■ HOW TO COMPLETE THIS TASK ■
In the records, find every line with the word "scientific" and copy it out.

■ INFORMATION GIVEN ■
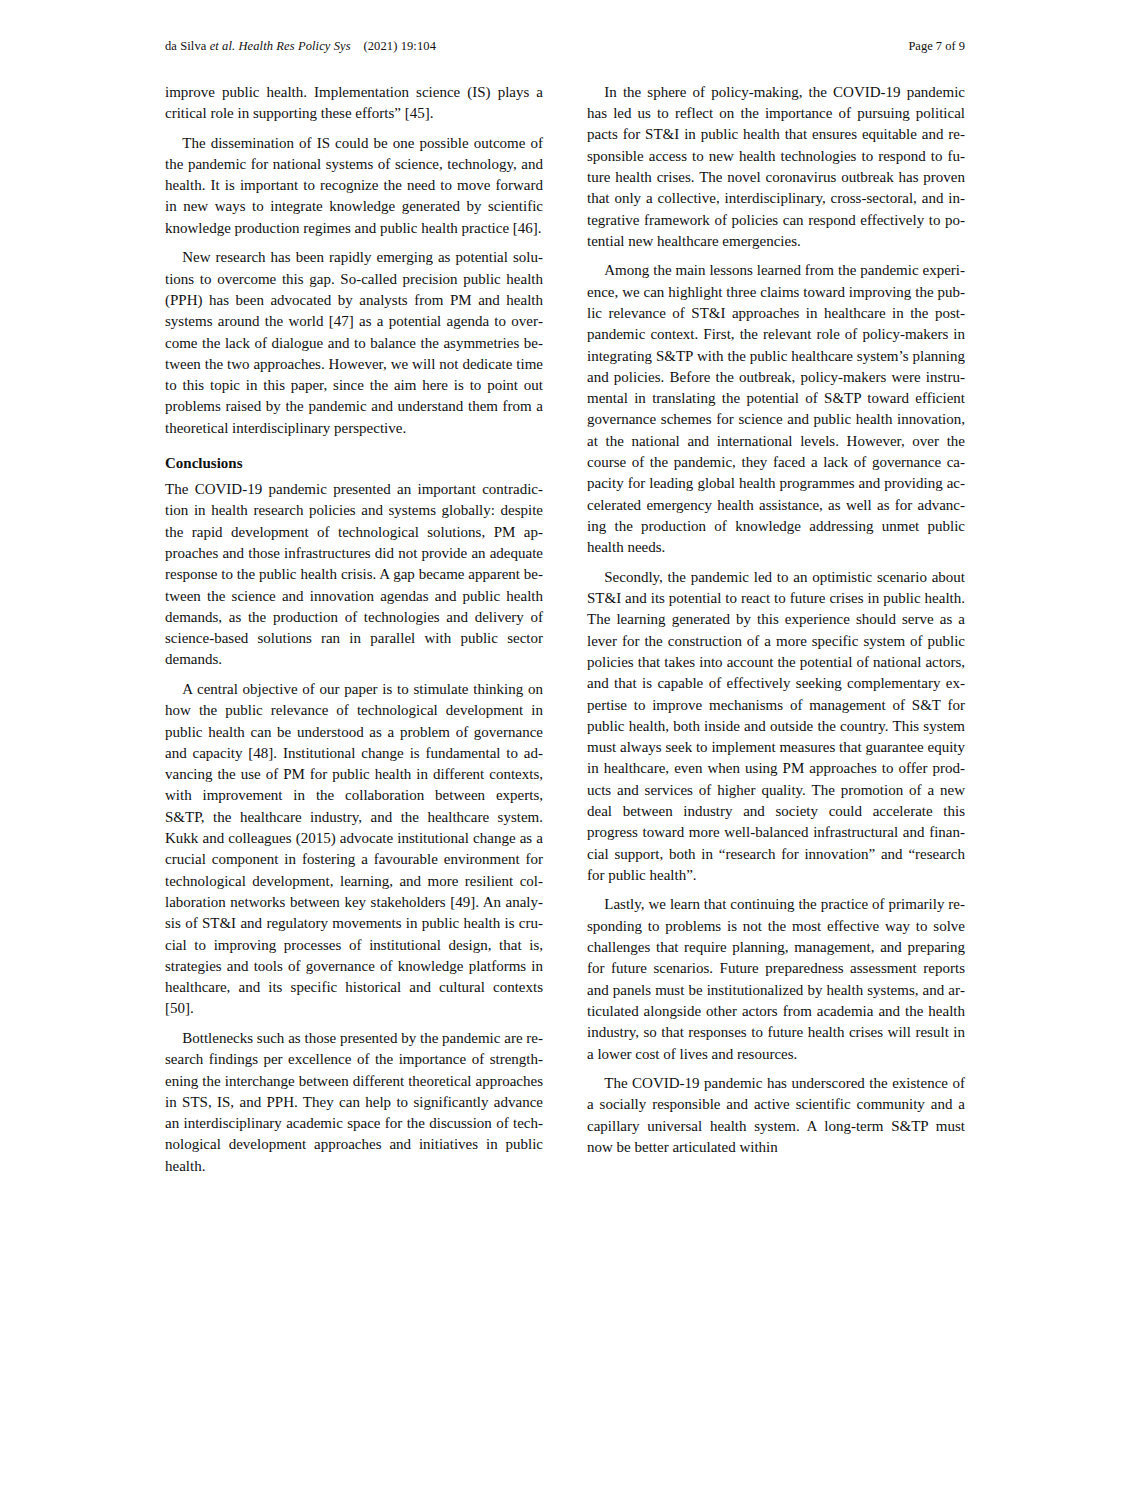da Silva et al. Health Res Policy Sys (2021) 19:104
Page 7 of 9
improve public health. Implementation science (IS) plays a critical role in supporting these efforts” [45].
The dissemination of IS could be one possible outcome of the pandemic for national systems of science, technology, and health. It is important to recognize the need to move forward in new ways to integrate knowledge generated by scientific knowledge production regimes and public health practice [46].
New research has been rapidly emerging as potential solutions to overcome this gap. So-called precision public health (PPH) has been advocated by analysts from PM and health systems around the world [47] as a potential agenda to overcome the lack of dialogue and to balance the asymmetries between the two approaches. However, we will not dedicate time to this topic in this paper, since the aim here is to point out problems raised by the pandemic and understand them from a theoretical interdisciplinary perspective.
Conclusions
The COVID-19 pandemic presented an important contradiction in health research policies and systems globally: despite the rapid development of technological solutions, PM approaches and those infrastructures did not provide an adequate response to the public health crisis. A gap became apparent between the science and innovation agendas and public health demands, as the production of technologies and delivery of science-based solutions ran in parallel with public sector demands.
A central objective of our paper is to stimulate thinking on how the public relevance of technological development in public health can be understood as a problem of governance and capacity [48]. Institutional change is fundamental to advancing the use of PM for public health in different contexts, with improvement in the collaboration between experts, S&TP, the healthcare industry, and the healthcare system. Kukk and colleagues (2015) advocate institutional change as a crucial component in fostering a favourable environment for technological development, learning, and more resilient collaboration networks between key stakeholders [49]. An analysis of ST&I and regulatory movements in public health is crucial to improving processes of institutional design, that is, strategies and tools of governance of knowledge platforms in healthcare, and its specific historical and cultural contexts [50].
Bottlenecks such as those presented by the pandemic are research findings per excellence of the importance of strengthening the interchange between different theoretical approaches in STS, IS, and PPH. They can help to significantly advance an interdisciplinary academic space for the discussion of technological development approaches and initiatives in public health.
In the sphere of policy-making, the COVID-19 pandemic has led us to reflect on the importance of pursuing political pacts for ST&I in public health that ensures equitable and responsible access to new health technologies to respond to future health crises. The novel coronavirus outbreak has proven that only a collective, interdisciplinary, cross-sectoral, and integrative framework of policies can respond effectively to potential new healthcare emergencies.
Among the main lessons learned from the pandemic experience, we can highlight three claims toward improving the public relevance of ST&I approaches in healthcare in the post-pandemic context. First, the relevant role of policy-makers in integrating S&TP with the public healthcare system’s planning and policies. Before the outbreak, policy-makers were instrumental in translating the potential of S&TP toward efficient governance schemes for science and public health innovation, at the national and international levels. However, over the course of the pandemic, they faced a lack of governance capacity for leading global health programmes and providing accelerated emergency health assistance, as well as for advancing the production of knowledge addressing unmet public health needs.
Secondly, the pandemic led to an optimistic scenario about ST&I and its potential to react to future crises in public health. The learning generated by this experience should serve as a lever for the construction of a more specific system of public policies that takes into account the potential of national actors, and that is capable of effectively seeking complementary expertise to improve mechanisms of management of S&T for public health, both inside and outside the country. This system must always seek to implement measures that guarantee equity in healthcare, even when using PM approaches to offer products and services of higher quality. The promotion of a new deal between industry and society could accelerate this progress toward more well-balanced infrastructural and financial support, both in “research for innovation” and “research for public health”.
Lastly, we learn that continuing the practice of primarily responding to problems is not the most effective way to solve challenges that require planning, management, and preparing for future scenarios. Future preparedness assessment reports and panels must be institutionalized by health systems, and articulated alongside other actors from academia and the health industry, so that responses to future health crises will result in a lower cost of lives and resources.
The COVID-19 pandemic has underscored the existence of a socially responsible and active scientific community and a capillary universal health system. A long-term S&TP must now be better articulated within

■ SOLUTION FOR THIS PROBLEM ■
The dissemination of IS could be one possible outcome of the pandemic for national systems of science, technology, and health. It is important to recognize the need to move forward in new ways to integrate knowledge generated by scientific knowledge production regimes and public health practice [46].
The COVID-19 pandemic has underscored the existence of a socially responsible and active scientific community and a capillary universal health system. A long-term S&TP must now be better articulated within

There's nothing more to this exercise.